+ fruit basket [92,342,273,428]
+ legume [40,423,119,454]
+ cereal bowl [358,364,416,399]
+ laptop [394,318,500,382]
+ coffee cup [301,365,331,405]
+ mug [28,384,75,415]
:::::
◆ Your goal:
Retype the material above exactly as given.

◆ Response to this exercise:
+ fruit basket [92,342,273,428]
+ legume [40,423,119,454]
+ cereal bowl [358,364,416,399]
+ laptop [394,318,500,382]
+ coffee cup [301,365,331,405]
+ mug [28,384,75,415]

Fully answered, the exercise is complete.